Je mehr verschiedene öffentliche Verkehrsmittel im Ticketpreis inbegriffen sind, desto kürzer wird die Fahrzeit; beim 9-Euro-Ticket beispielsweise muss der Fernverkehr aus den Verbindungsvorschlägen der Bahn-App ausgeblendet werden: die Fahrzeit wird also länger. Die Ticketpreise sollten künftig also auch berücksichtigen, welche Verkehrsmittel benutzt werden (z. B. Busse/U-Bahnen/S-Bahnen, Nahverkehrszüge, Fernverkehrszüge) und nicht, welchem Verbund sie angehören.

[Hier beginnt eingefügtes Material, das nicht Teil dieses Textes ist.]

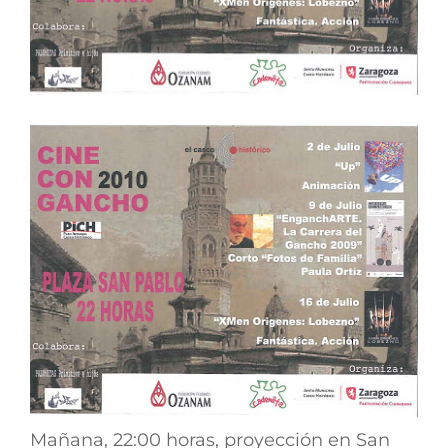
Mañana, 22:00 horas, proyección en San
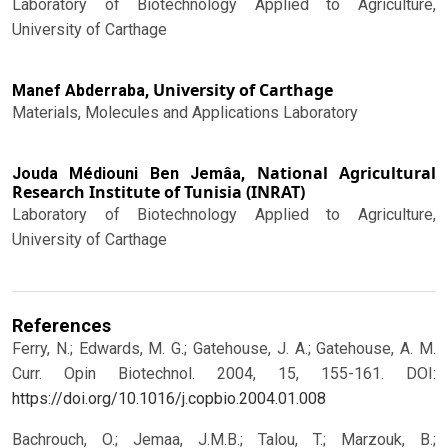
Laboratory of Biotechnology Applied to Agriculture,
University of Carthage
University of Carthage
Manef Abderraba,
Materials, Molecules and Applications Laboratory
National Agricultural
Jouda Médiouni Ben Jemâa,
Research Institute of Tunisia (INRAT)
Laboratory of Biotechnology Applied to Agriculture,
University of Carthage
References
Ferry, N.; Edwards, M. G.; Gatehouse, J. A.; Gatehouse, A. M.
Curr. Opin Biotechnol. 2004, 15, 155-161.
DOI:
https://doi.org/10.1016/j.copbio.2004.01.008
Bachrouch, O.; Jemaa, J.M.B.; Talou, T.; Marzouk, B.;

Das ist wirtschaftlich betrachtet einfach schon absolut unhaltbar. Die Fixkosten sind nun einmal da und auch nicht zu leugnen. Die Fixkosten bei den Kosten des Autofahrens nicht zu berücksichtigen ist einfach ein so typischer, aber ebenso massiver, Fehler, denn in der Preiskalkulation des ÖPNV sind natürlich auch die Fixkosten des ÖPNV inbegriffen (und machen dort auch einen Großteil des Preises aus, ebenso wie beim Auto).

Also soll eine Busfahrt teurer sein als eine Zugfahrt zwischen den gleichen Orten und der ICE ist günstiger als Regionalexpress? Aktuell ist es tatsächlich umgekehrt, das schnellere Verkehrsmittel ist in der Regel das teurere.

Also abgesehen davon, dass diese App partielle Bewegungsprofile erstellen würde und damit hochgradig problematisch im Hinblick auf den Datenschutz wäre, wäre das System auch unnötig komplex.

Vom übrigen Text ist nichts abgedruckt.